Tomó asiento en uno de los bancos. Estaba, como últimamente con mucha frecuencia, cabreada: ¿Qué coño le pasa a este país?

Vislumbró la Universidad de los setenta, reviviendo las carreras delante de los grises, por la Avenida Complutense desde Derecho hasta Moncloa. Los compañeros detenidos y señalados de por vida. Los padres les habían inculcado que solo estudiando lograrían cambiar la sociedad.

La situación cambió cuando el cabecilla de los que habían gobernado cuarenta años, falleció de muerte natural.

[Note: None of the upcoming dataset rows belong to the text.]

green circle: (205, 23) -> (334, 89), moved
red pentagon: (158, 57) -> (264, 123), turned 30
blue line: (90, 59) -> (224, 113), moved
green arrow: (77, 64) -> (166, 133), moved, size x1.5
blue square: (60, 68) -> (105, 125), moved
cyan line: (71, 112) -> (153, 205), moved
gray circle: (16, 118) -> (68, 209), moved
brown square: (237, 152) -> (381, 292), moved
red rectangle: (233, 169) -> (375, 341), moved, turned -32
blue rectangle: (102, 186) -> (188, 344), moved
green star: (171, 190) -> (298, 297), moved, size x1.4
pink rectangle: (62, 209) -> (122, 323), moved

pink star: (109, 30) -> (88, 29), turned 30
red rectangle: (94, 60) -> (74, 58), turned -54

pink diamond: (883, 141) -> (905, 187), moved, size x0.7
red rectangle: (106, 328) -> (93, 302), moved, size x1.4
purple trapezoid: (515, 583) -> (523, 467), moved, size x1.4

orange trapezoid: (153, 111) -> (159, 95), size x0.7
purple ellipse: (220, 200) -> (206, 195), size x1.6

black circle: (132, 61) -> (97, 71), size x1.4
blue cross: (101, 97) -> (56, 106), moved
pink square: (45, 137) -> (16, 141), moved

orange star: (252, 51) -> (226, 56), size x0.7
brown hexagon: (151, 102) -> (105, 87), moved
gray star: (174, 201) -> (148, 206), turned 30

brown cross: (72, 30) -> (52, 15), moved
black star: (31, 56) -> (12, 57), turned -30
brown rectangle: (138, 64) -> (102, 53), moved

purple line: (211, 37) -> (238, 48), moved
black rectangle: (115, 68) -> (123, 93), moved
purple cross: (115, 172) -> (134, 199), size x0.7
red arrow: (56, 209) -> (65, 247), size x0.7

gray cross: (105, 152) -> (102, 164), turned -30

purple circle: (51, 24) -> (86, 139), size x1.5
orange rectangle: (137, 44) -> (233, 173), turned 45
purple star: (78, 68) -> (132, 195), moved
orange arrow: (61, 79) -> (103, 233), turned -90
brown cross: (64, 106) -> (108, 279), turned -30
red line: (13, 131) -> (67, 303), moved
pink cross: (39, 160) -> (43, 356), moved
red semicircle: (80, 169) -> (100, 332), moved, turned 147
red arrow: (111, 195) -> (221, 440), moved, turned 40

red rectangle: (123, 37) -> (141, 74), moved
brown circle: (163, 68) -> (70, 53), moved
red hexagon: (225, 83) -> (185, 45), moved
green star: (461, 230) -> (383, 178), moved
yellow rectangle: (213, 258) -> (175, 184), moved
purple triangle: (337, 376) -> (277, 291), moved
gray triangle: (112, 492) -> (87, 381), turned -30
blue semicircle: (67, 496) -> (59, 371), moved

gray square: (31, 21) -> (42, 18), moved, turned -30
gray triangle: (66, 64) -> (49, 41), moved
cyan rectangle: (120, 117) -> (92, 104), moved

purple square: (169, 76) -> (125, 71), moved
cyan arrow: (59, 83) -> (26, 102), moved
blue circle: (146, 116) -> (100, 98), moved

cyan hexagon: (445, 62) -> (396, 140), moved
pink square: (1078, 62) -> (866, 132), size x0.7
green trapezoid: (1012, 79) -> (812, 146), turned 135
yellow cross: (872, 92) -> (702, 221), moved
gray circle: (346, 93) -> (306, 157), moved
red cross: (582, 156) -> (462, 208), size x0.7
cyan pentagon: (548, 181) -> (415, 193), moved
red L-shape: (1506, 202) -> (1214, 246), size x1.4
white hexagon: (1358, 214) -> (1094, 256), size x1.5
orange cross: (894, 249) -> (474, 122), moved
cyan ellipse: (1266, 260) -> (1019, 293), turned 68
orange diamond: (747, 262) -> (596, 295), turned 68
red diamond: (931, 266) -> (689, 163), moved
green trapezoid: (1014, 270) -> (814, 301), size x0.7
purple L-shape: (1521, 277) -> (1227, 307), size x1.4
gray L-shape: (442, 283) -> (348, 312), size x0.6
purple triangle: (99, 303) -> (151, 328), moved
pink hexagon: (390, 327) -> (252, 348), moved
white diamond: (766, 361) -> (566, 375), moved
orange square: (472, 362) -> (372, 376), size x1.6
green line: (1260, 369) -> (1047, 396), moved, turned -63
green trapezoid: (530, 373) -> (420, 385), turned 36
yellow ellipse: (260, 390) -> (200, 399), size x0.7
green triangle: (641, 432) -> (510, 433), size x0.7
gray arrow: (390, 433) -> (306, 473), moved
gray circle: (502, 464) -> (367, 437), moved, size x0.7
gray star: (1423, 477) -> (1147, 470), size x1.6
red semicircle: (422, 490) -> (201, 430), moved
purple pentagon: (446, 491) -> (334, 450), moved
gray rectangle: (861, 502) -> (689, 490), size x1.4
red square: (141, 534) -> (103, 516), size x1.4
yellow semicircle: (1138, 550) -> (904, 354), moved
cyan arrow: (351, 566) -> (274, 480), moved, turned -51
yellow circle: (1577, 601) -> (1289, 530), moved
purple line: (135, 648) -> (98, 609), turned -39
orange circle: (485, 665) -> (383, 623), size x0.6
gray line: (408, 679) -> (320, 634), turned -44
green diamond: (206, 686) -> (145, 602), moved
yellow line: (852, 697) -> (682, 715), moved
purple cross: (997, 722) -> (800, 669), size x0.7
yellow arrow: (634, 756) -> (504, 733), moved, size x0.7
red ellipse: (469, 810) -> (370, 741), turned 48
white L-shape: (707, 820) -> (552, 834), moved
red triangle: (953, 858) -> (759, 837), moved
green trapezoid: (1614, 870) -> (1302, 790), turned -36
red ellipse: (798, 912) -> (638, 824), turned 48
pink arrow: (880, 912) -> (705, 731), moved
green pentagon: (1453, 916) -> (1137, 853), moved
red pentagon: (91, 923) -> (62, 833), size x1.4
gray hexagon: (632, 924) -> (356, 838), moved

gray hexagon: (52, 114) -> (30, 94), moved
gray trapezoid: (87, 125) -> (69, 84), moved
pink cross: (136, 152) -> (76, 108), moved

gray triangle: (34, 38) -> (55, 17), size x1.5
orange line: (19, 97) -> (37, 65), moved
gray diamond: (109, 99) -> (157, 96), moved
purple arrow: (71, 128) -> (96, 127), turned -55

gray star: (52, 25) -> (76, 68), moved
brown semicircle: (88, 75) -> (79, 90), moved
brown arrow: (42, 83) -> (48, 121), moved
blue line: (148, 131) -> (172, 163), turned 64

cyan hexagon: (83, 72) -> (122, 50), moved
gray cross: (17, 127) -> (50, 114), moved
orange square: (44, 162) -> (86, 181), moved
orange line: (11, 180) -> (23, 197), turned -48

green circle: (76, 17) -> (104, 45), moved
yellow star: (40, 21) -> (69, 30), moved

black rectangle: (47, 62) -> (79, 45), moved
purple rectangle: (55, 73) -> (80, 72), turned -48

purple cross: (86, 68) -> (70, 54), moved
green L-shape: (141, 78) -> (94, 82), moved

Ahora la población trabajadora se componía, en más de un sesenta por ciento, de titulados superiores y de grado medio.

Y con este bagaje cultural, treinta y ocho años después, los hijos de los hijos, sufridores, libremente, habían puesto a «la bicha and company» con «Mortadelo y sus secuaces», a gobernarnos, avalados por más de diez millones de votos.

Era verano: Agosto y Madrid estaba vacío, sin atascos. Seis millones de parados y un descenso en las cotizaciones a la Seguridad Social de siete millones.

Ya no importaban los Bárcenas, ní la financiación ilegal; nada. Todo se postergaba hasta la vuelta del chiringuito. Sintió un leve vahído y desde el andén oyó al tren entrar en la estación.